病院でコンサート…とても面白そうで楽しみだけれど、一つの懸念が。

「あの、ピアノってどうなりますか? 病院にあるんでしょうか…」

グランドピアノがないにしても、アップライトピアノや電子ピアノがあれば有難い。

勿論、キーボードだから伴奏ができない、ということはない。

だけど、やっぱりペダルがなければ、ゆったりした優しい曲の伴奏は難しいところもある。先輩の歌声を十分に引き立てることが難しくなるのだ。

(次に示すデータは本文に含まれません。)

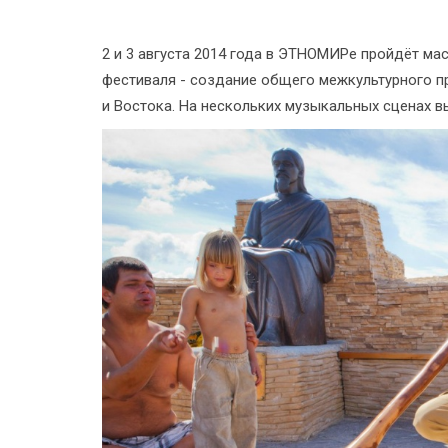
2 и 3 августа 2014 года в ЭТНОМИРе пройдёт м
фестиваля - создание общего межкультурного п
и Востока. На нескольких музыкальных сценах вы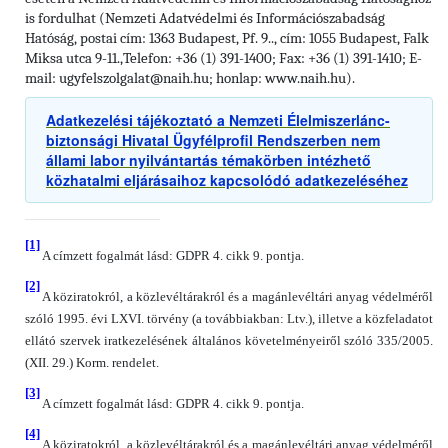
Nemzeti Adatvédelmi és Információszabadság
is fordulhat (
Hatóság, postai cím: 1363 Budapest, Pf. 9.., cím: 1055 Budapest, Falk
Miksa utca 9-11.,
Telefon: +36 (1) 391-1400; Fax: +36 (1) 391-1410; E-
mail: ugyfelszolgalat@naih.hu; honlap: www.naih.hu).
Adatkezelési tájékoztató a Nemzeti Élelmiszerlánc-
biztonsági Hivatal Ügyfélprofil Rendszerben nem
állami labor nyilvántartás témakörben intézhető
közhatalmi eljárásaihoz kapcsolódó adatkezeléséhez
[1]
A címzett fogalmát lásd: GDPR 4. cikk 9. pontja.
[2]
A köziratokról, a közlevéltárakról és a magánlevéltári anyag védelméről
szóló 1995. évi LXVI. törvény (a továbbiakban: Ltv.), illetve a közfeladatot
ellátó szervek iratkezelésének általános követelményeiről szóló 335/2005.
(XII. 29.) Korm. rendelet.
[3]
A címzett fogalmát lásd: GDPR 4. cikk 9. pontja.
[4]
A köziratokról, a közlevéltárakról és a magánlevéltári anyag védelméről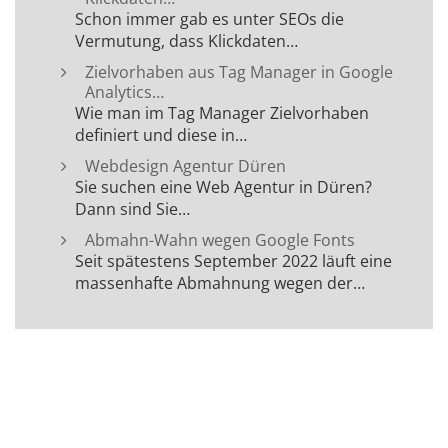
Schon immer gab es unter SEOs die
Vermutung, dass Klickdaten…
Zielvorhaben aus Tag Manager in Google
Analytics…
Wie man im Tag Manager Zielvorhaben
definiert und diese in…
Webdesign Agentur Düren
Sie suchen eine Web Agentur in Düren?
Dann sind Sie…
Abmahn-Wahn wegen Google Fonts
Seit spätestens September 2022 läuft eine
massenhafte Abmahnung wegen der…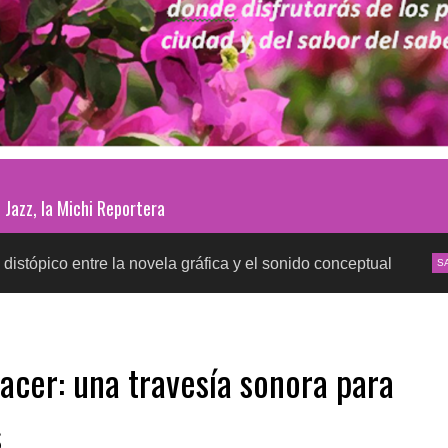
Jazz, la Michi Reportera
e la novela gráfica y el sonido conceptual
Pruebas 
SALUD
acer: una travesía sonora para
s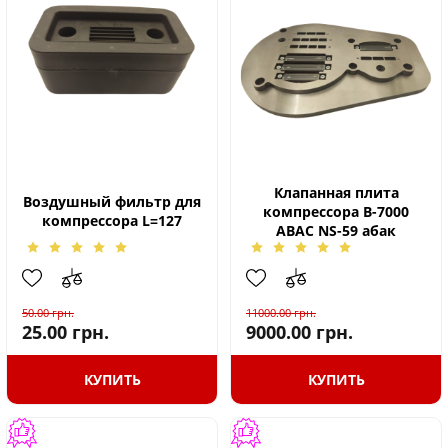
Клапанная плита
Воздушный фильтр для
компрессора B-7000
компрессора L=127
ABAC NS-59 абак
50.00
грн.
11000.00
грн.
25.00
грн.
9000.00
грн.
КУПИТЬ
КУПИТЬ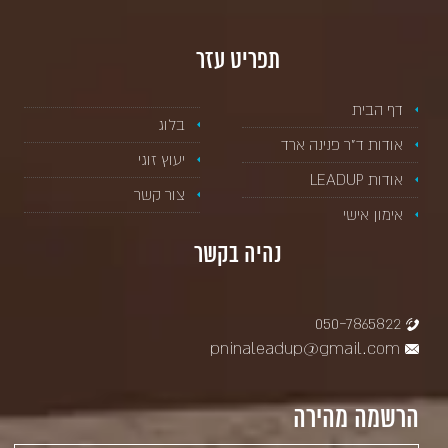
תפריט עזר
דף הבית
בלוג
אודות ד”ר פנינה ארד
יעוץ זוגי
אודות LEADUP
צור קשר
אימון אישי
נהיה בקשר
050-7865822
pninaleadup@gmail.com
הרשמה מהירה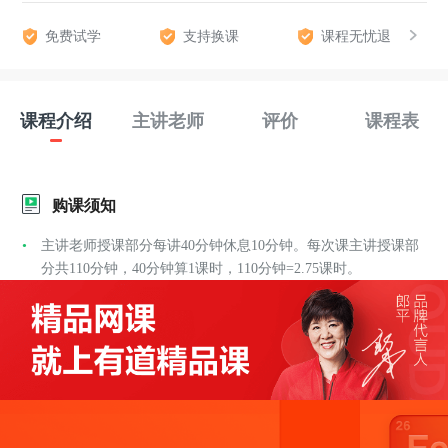
免费试学
支持换课
课程无忧退
课程介绍
主讲老师
评价
课程表
购课须知
主讲老师授课部分每讲40分钟休息10分钟。每次课主讲授课部
分共110分钟，40分钟算1课时，110分钟=2.75课时。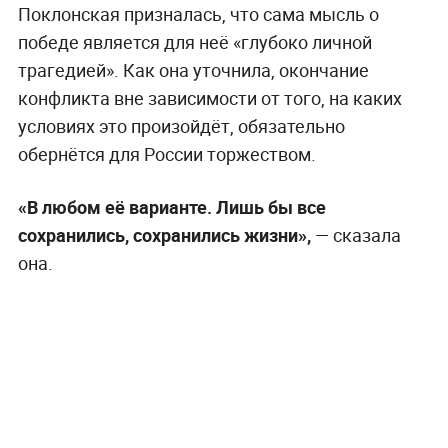
Поклонская призналась, что сама мысль о
победе является для неё «глубоко личной
трагедией». Как она уточнила, окончание
конфликта вне зависимости от того, на каких
условиях это произойдёт, обязательно
обернётся для России торжеством.
«В любом её варианте. Лишь бы все
сохранились, сохранились жизни»,
— сказала
она.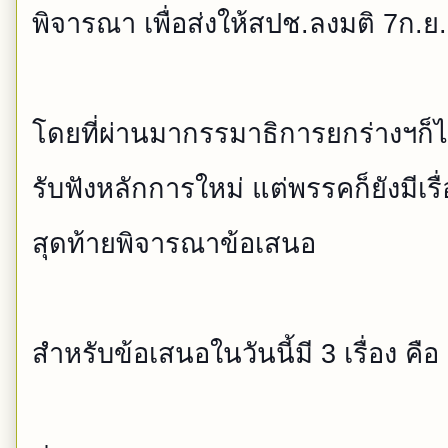
พิจารณา เพื่อส่งให้สปช.ลงมติ 7ก.
โดยที่ผ่านมากรรมาธิการยกร่
างฯก็
รับฟังหลักการใหม่ แต่พรรคก็ยังมีเรื
สุดท้าย
พิจารณาข้อเสนอ
สำหรับข้อเสนอในวันนี้มี 3 เรื่อง คือ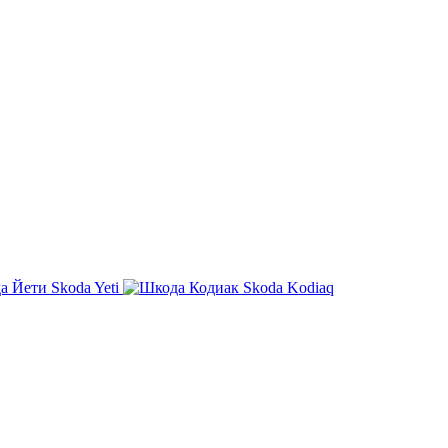
Skoda Yeti
Skoda Kodiaq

だからその場合には電子ピアノを持ち込むことを考えておかなければ。

「病院には入院患者が弾けるようにと設置された電子ピアノがあるそうだ。 それを使ってもらって構わないと言っていたから、伴奏に関しては何の心配もないだろう」

先輩は私の心配事は全てお見通しだ、と言わんばかりの顔をしていた。

本当に、先輩には、敵わない。

安心しました、と笑うと先輩も笑ってくれた。

「さ、選曲からはじめよう」

私は頷き、音楽室の一角に山のように積まれた沢山の楽譜の中から優しい穏やかな曲を発掘、否、探し始めた。

この山積みになった楽譜の殆どは藍羅先輩の持ち物だ。

正確に言えば、「この曲を歌ってほしい」という多くの依頼主から送られてきた楽譜だ。

それらは全て思い入れのある曲だし、まして楽譜捨てるなんてできない、と今までこなして来た曲全てがこうして積み上がっている。

だが、家に置いておけないほどの膨大な楽譜に困り果てた先輩が音楽の先生と相談し、こうして音楽室の一角に置かせてもらうことになったのだ。